Der Unterhalt für nicht verheiratete Mutter / Vater

Betreut ein Elternteil ein gemeinsames Kind, so hat die Mutter, wenn sie das Kind betreut oder der das Kind betreuende Vater einen Unterhaltsanspruch gegen den anderen Elternteil. Die Betreuung eines gemeinsamen Kindes stellt den einzigen Fall dar, in dem ein nicht verheirateter Partner von dem anderen Unterhalt verlangen kann. Nichteheliche Mutter und geschiedene Mutter werden im Unterhaltsrecht gleich behandelt. Gleiches gilt natürlich auch für den nichtehelichen Vater. Die Dauer des Unterhaltsanspruchs entspricht im Wesentlichen der Dauer des nachehelichen Betreuungsunterhalts.

Beginn des Unterhaltsanspruchs

Der Unterhaltsanspruch setzt sechs Wochen vor der Geburt des Kindes ein. Dass das Kind betreuende Elternteil ist bis zum 3. Geburtstag des Kindes grundsätzlich nicht verpflichtet, eine Erwerbstätigkeit aufzunehmen. Ab Vollendung des 3. Lebensjahres hängt es von den Umständen des Einzelfalls, insbesondere von der Betreuungsbedürftigkeit des Kindes ab, ob die Mutter oder der Vater verpflichtet ist, einer Erwerbstätigkeit nachzugehen. Ausschlaggebend ist, ob Eltern, Verwandte, eine Kindertagesstätte oder sonstige Möglichkeiten gegeben sind, die es dem betreuenden Elternteil ermöglichen, wieder ins Erwerbsleben einzusteigen. Geht die Mutter einer Erwerbstätigkeit nach, so können die konkreten Betreuungskosten und ein Betreuungsbonus von ihrem Einkommen abgezogen werden. Dadurch hat sie ein geringeres unterhaltsrelevantes Einkommen und der Unterhaltsanspruch gegenüber dem Unterhaltspflichtigen erhöht sich.

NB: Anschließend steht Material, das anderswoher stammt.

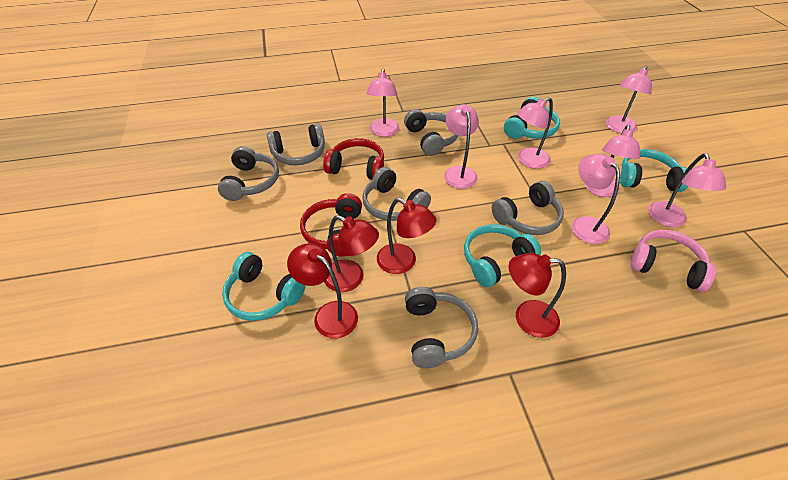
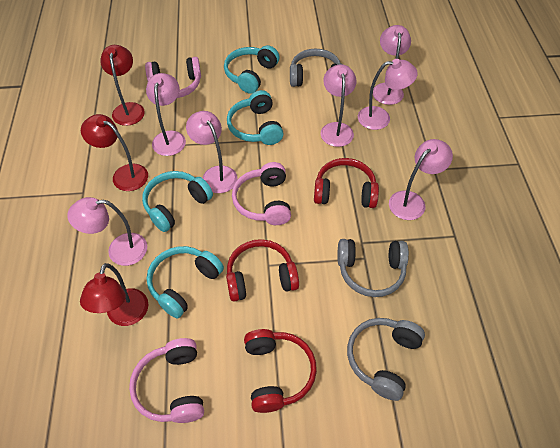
grey headphones: [218,146,279,201] [267,124,325,165] [362,167,431,221] [404,109,458,156] [405,287,478,368] [492,181,564,235] = 6 -> [290,49,343,87] [337,239,409,297] [347,318,425,401] = 3
pink headphones: [630,230,716,292] = 1 -> [129,338,204,423] [145,57,201,98] [232,162,291,225] = 3
red headphones: [300,193,362,257] [323,138,384,180] = 2 -> [226,239,299,302] [244,329,317,413] [314,158,379,208] = 3
red lamp: [287,243,358,339] [324,215,379,292] [377,198,437,274] [509,253,566,338] = 4 -> [80,263,149,326] [81,114,148,191] [100,45,145,126] = 3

Höhe des Unterhaltsanspruchs

Die Höhe des Unterhaltsanspruchs richtet sich richtet sich nach den finanziellen Verhältnissen der nichtehelichen Mutter oder des nichtehelichen Vaters vor der Geburt. Es ist zu fragen: welches Einkommen hatte das nichteheliche, das Kind betreuende Elternteil vor der Geburt, welches Einkommen würde es ohne die Geburt des Kindes erzielen? Wenn vor der Geburt ungünstige Faktoren gegeben waren, so bleiben diese außen vor. Hat das das Kind betreuende Elternteil vor der Geburt kein Erwerbseinkommen oder nur ein geringes Einkommen erzielt, so wurde vor der Unterhaltsrechtsreform von einem pauschalen Unterhaltsbedarf von 900 Euro und einem notwendigen Selbstbehalt bzw. Existenzminimum in Höhe von 770 Euro ausgegangen. Da die Unterhaltsreform jedoch eine Gleichstellung von geschiedenen Eltern und nichtehelichen Eltern anstrebt, dürfte in Zukunft wohl von der Anwendung der nachehelichen Unterhaltsgrundsätze auszugehen sein. Über den Barunterhalt hinaus hat der das Kind betreuende Elternteil einen Anspruch auf Übernahme der Kosten für die Krankenversicherung und Pflegeversicherung. Ein Anspruch auf Altersvorsorgeunterhalt besteht hingegen nicht.

Unterhaltszahlung

Auch wenn dem Grunde nach ein Unterhaltsanspruch der das Kind betreuenden Mutter oder des Vaters besteht, so bedeutet das nicht unbedingt eine korrespondierende Unterhaltsverpflichtung bzw. Verpflichtung zur Zahlung. Denn der Unterhaltsverpflichtete kann von seinem Einkommen die Belastungen ähnlich wie beim Ehegattenunterhalt abziehen, also etwa berufsbedingte Aufwendungen oder einen Erwerbstätigkeitsbonus. Zudem steht ihm der Selbstbehalt zu. Zuerst ist zudem der Unterhaltsanspruch des Kindes zu befriedigen, der ebenfalls von seinem Einkommen abzuziehen ist. Bleibt dann noch Geld übrig, wird der Unterhaltsanspruch der das Kind betreuenden Mutter oder des Vaters befriedigt.